What Does the Rate Decision Mean for Canadian Investors?
"Though interest rates remain flat, we urge investors to continue to keep a laser-sharp focus on their long-term investment goals, and not short-term market volatility brought forth by interest rate hikes, commodity prices, or general news flow,” says Morningstar Canada’s Director of Investment Research, Ian Tam.
Canadian and Global Economic Growth
The Bank noted that in Canada, the economy has stalled since the middle of 2023 and growth will likely remain close to zero through the first quarter of 2024. “Consumers have pulled back their spending in response to higher prices and interest rates, and business investment has contracted. With weak growth, supply has caught up with demand and the economy now looks to be operating in modest excess supply. Labour market conditions have eased, with job vacancies returning to near pre-pandemic levels and new jobs being created at a slower rate than population growth. However, wages are still rising around 4% to 5%,” it said.

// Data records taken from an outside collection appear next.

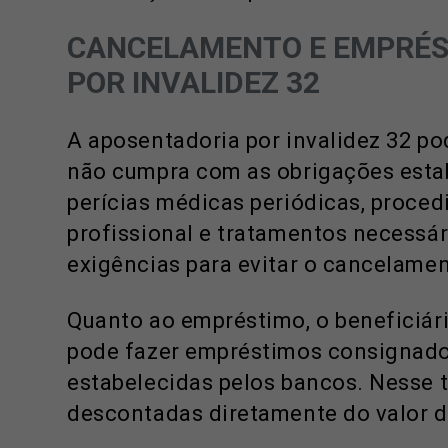
CANCELAMENTO E EMPRÉS
POR INVALIDEZ 32
A aposentadoria por invalidez 32 po
não cumpra com as obrigações estab
perícias médicas periódicas, proce
profissional e tratamentos necessár
exigências para evitar o cancelamen
Quanto ao empréstimo, o beneficiári
pode fazer empréstimos consignados
estabelecidas pelos bancos. Nesse t
descontadas diretamente do valor d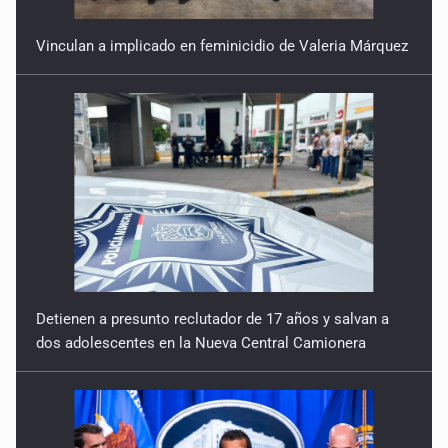
Vinculan a implicado en feminicidio de Valeria Márquez
Detienen a presunto reclutador de 17 años y salvan a
dos adolescentes en la Nueva Central Camionera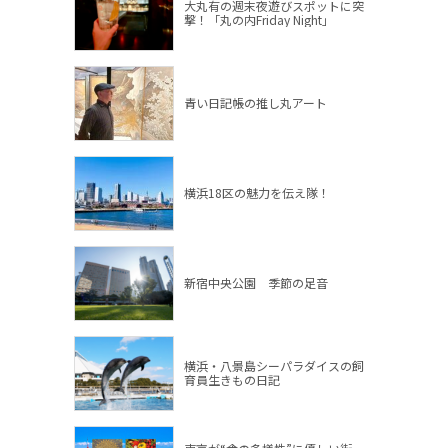
大丸有の週末夜遊びスポットに突
撃！「丸の内Friday Night」
青い日記帳の推し丸アート
横浜18区の魅力を伝え隊！
新宿中央公園 季節の足音
横浜・八景島シーパラダイスの飼
育員生きもの日記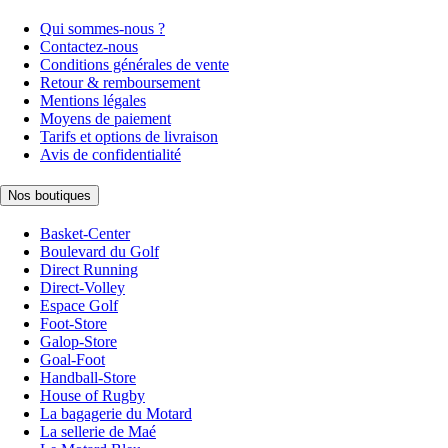
Qui sommes-nous ?
Contactez-nous
Conditions générales de vente
Retour & remboursement
Mentions légales
Moyens de paiement
Tarifs et options de livraison
Avis de confidentialité
Nos boutiques
Basket-Center
Boulevard du Golf
Direct Running
Direct-Volley
Espace Golf
Foot-Store
Galop-Store
Goal-Foot
Handball-Store
House of Rugby
La bagagerie du Motard
La sellerie de Maé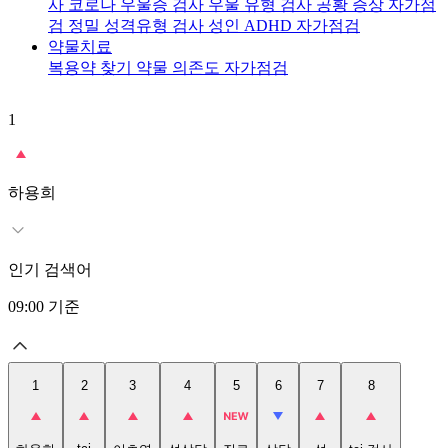
사
코로나 우울증 검사
우울 유형 검사
공황 증상 자가점
검
정밀 성격유형 검사
성인 ADHD 자가점검
약물치료
복용약 찾기
약물 의존도 자가점검
1
2
t
하용희
인기 검색어
09:00
기준
1
2
3
4
5
6
7
8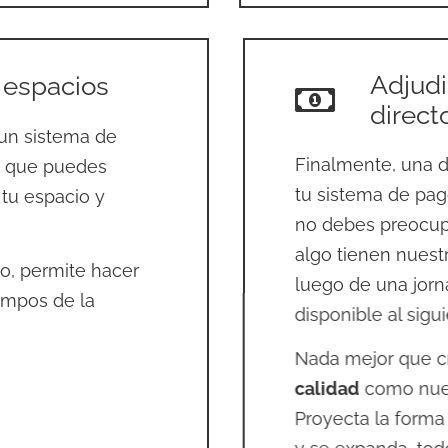
Adjudi
 espacios
direct
 un sistema de
Finalmente, una d
s que puedes
tu sistema de pag
 tu espacio y
no debes preocupar
algo tienen nuestr
io, permite hacer
luego de una jorn
iempos de la
disponible al sigui
Nada mejor que c
calidad
como nue
Proyecta la forma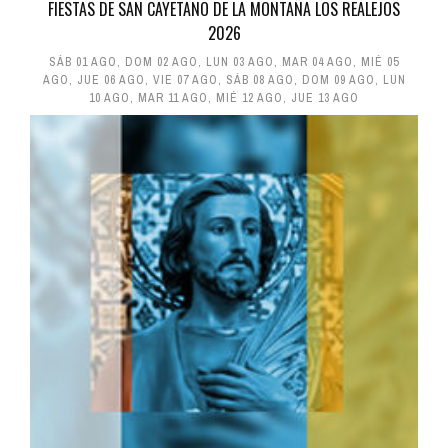
FIESTAS DE SAN CAYETANO DE LA MONTAÑA LOS REALEJOS
2026
SÁB 01 AGO
,
DOM 02 AGO
,
LUN 03 AGO
,
MAR 04 AGO
,
MIÉ 05
AGO
,
JUE 06 AGO
,
VIE 07 AGO
,
SÁB 08 AGO
,
DOM 09 AGO
,
LUN
10 AGO
,
MAR 11 AGO
,
MIÉ 12 AGO
,
JUE 13 AGO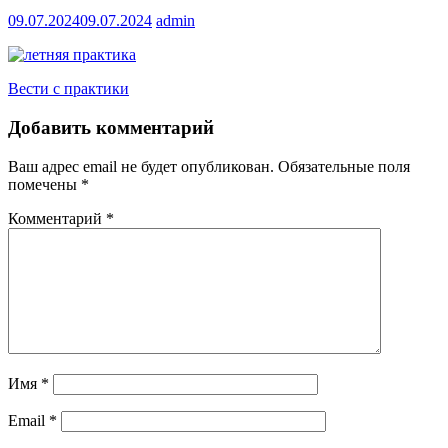
09.07.2024
09.07.2024
admin
Навигация
Вести с практики
по
Добавить комментарий
записям
Ваш адрес email не будет опубликован.
Обязательные поля
помечены
*
Комментарий
*
Имя
*
Email
*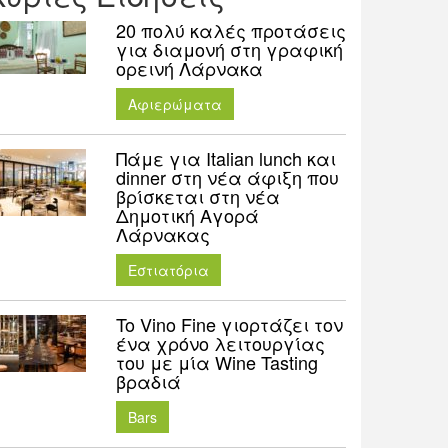
20 πολύ καλές προτάσεις
για διαμονή στη γραφική
ορεινή Λάρνακα
Aφιερώματα
Πάμε για Italian lunch και
dinner στη νέα άφιξη που
βρίσκεται στη νέα
Δημοτική Αγορά
Λάρνακας
Εστιατόρια
To Vino Fine γιορτάζει τον
ένα χρόνο λειτουργίας
του με μία Wine Tasting
βραδιά
Bars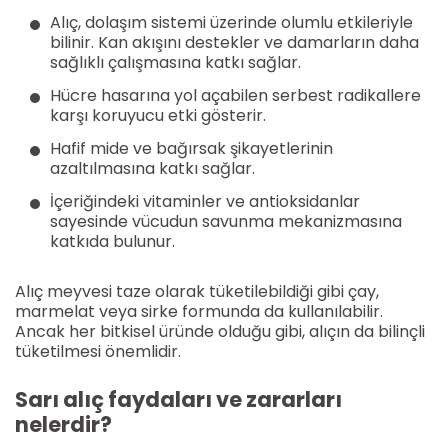
Alıç, dolaşım sistemi üzerinde olumlu etkileriyle
bilinir. Kan akışını destekler ve damarların daha
sağlıklı çalışmasına katkı sağlar.
Hücre hasarına yol açabilen serbest radikallere
karşı koruyucu etki gösterir.
Hafif mide ve bağırsak şikayetlerinin
azaltılmasına katkı sağlar.
İçeriğindeki vitaminler ve antioksidanlar
sayesinde vücudun savunma mekanizmasına
katkıda bulunur.
Alıç meyvesi taze olarak tüketilebildiği gibi çay,
marmelat veya sirke formunda da kullanılabilir.
Ancak her bitkisel üründe olduğu gibi, alıçın da bilinçli
tüketilmesi önemlidir.
Sarı alıç faydaları ve zararları
nelerdir?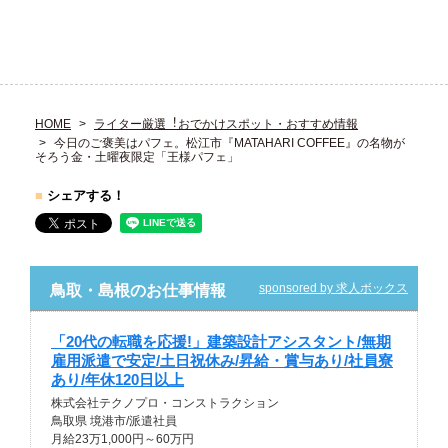
HOME
ライター厳選︕おでかけスポット・おすすめ情報
今日のご褒美はパフェ。松江市『MATAHARI COFFEE』の名物が
そろう金・土曜夜限定「王様パフェ」
■
シェアする！
sponsored by 求人ボックス
鳥取・島根のお仕事情報
「20代の転職を応援!」建築設計アシスタント/無期
雇用派遣で安定/土日祝休み/昇給・賞与あり/社員寮
あり/年休120日以上
株式会社テクノプロ・コンストラクション
鳥取県 境港市/派遣社員
月給23万1,000円～60万円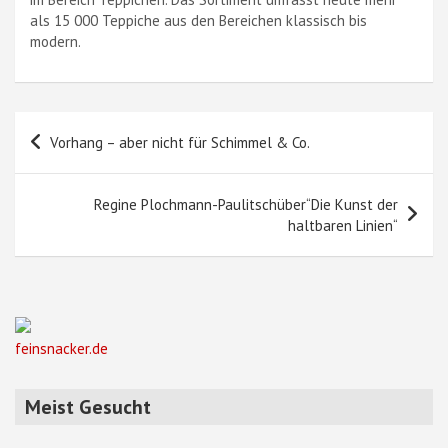
als 15 000 Teppiche aus den Bereichen klassisch bis
modern.
Beitragsnavigation
Vorhang – aber nicht für Schimmel & Co.
Regine Plochmann-Paulitschüber“Die Kunst der
haltbaren Linien“
feinsnacker.de
Meist Gesucht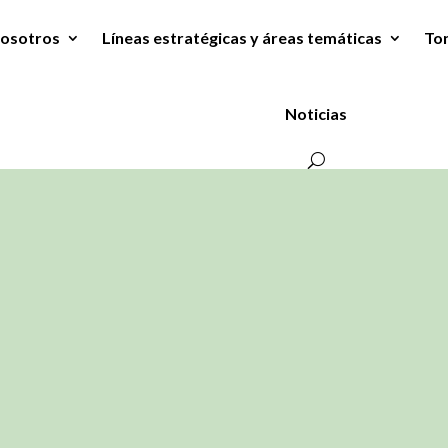
osotros
Líneas estratégicas y áreas temáticas
To
Noticias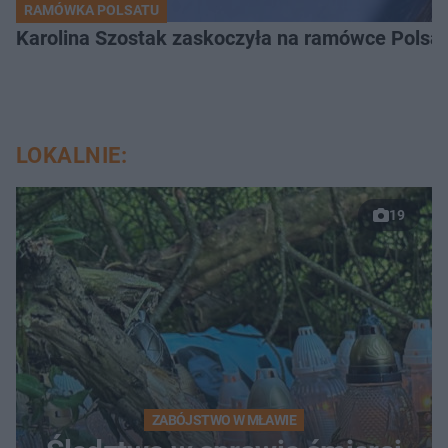
RAMÓWKA POLSATU
Karolina Szostak zaskoczyła na ramówce Polsat
LOKALNIE:
19
ZABÓJSTWO W MŁAWIE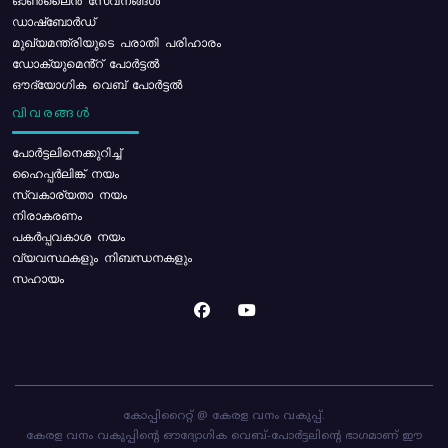
ഓൺലൈൻ സേവനങ്ങൾ
ഡാഷ്ബോർഡ്
മുഖ്യമന്ത്രിയുടെ പരാതി പരിഹാരം
ഡോക്യുമെൻ്റ് പോർട്ടൽ
ഔദ്യോഗിക വെബ് പോർട്ടൽ
വിവരങ്ങൾ
പോര്‍ട്ടലിനെക്കുറിച്ച്
ഹൈപ്പർലിങ്ക് നയം
സ്വകാര്യതാ നയം
നിരാകരണം
പകർപ്പവകാശ നയം
വ്യവസ്ഥകളും നിബന്ധനകളും
സഹായം
കോപ്പിറൈറ്റ് @ കേരള വനം വകുപ്പ്.
കേരള വനം വകുപ്പിന്റെ ഔദ്യോഗിക വെബ്-പോർട്ടലിന്റെ ഭാഗമാണ് ഈ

However, the Bank indicated that things could get better as the year progresses. “Economic growth is expected to strengthen gradually around the middle of 2024. In the second half of 2024, household spending will likely pick up and exports and business investment should get a boost from recovering foreign demand. Spending by governments contributes materially to growth through the year. Overall, the Bank forecasts GDP growth of 0.8% in 2024 and 2.4% in 2025, roughly unchanged from its October projection,” it said.
On the global front, the Bank noted that while growth in the United States has been stronger than expected, it is anticipated to slow in 2024, with weakening consumer spending and business investment. In the euro area, the economy looks to be in a mild contraction, while in China, low consumer confidence and policy uncertainty will likely restrain activity. Meanwhile, oil prices are about $10 per barrel lower than the Bank assumed in the October Monetary Policy Report (MPR).
What Should Canadian Investors Do?
Looking to act on today’s announcement? “If anything, the thing to do right now is to ensure that your mix between stocks and bonds is appropriate to the amount of risk that you can take on,” Tam says, “With this in mind, those with a very short time horizon (closer to retirement) might actually be advantaged by doing so, given that rates are higher than they have been for a long time and trimming up your bond position means that you're likely buying bonds with higher yields than available just a year ago."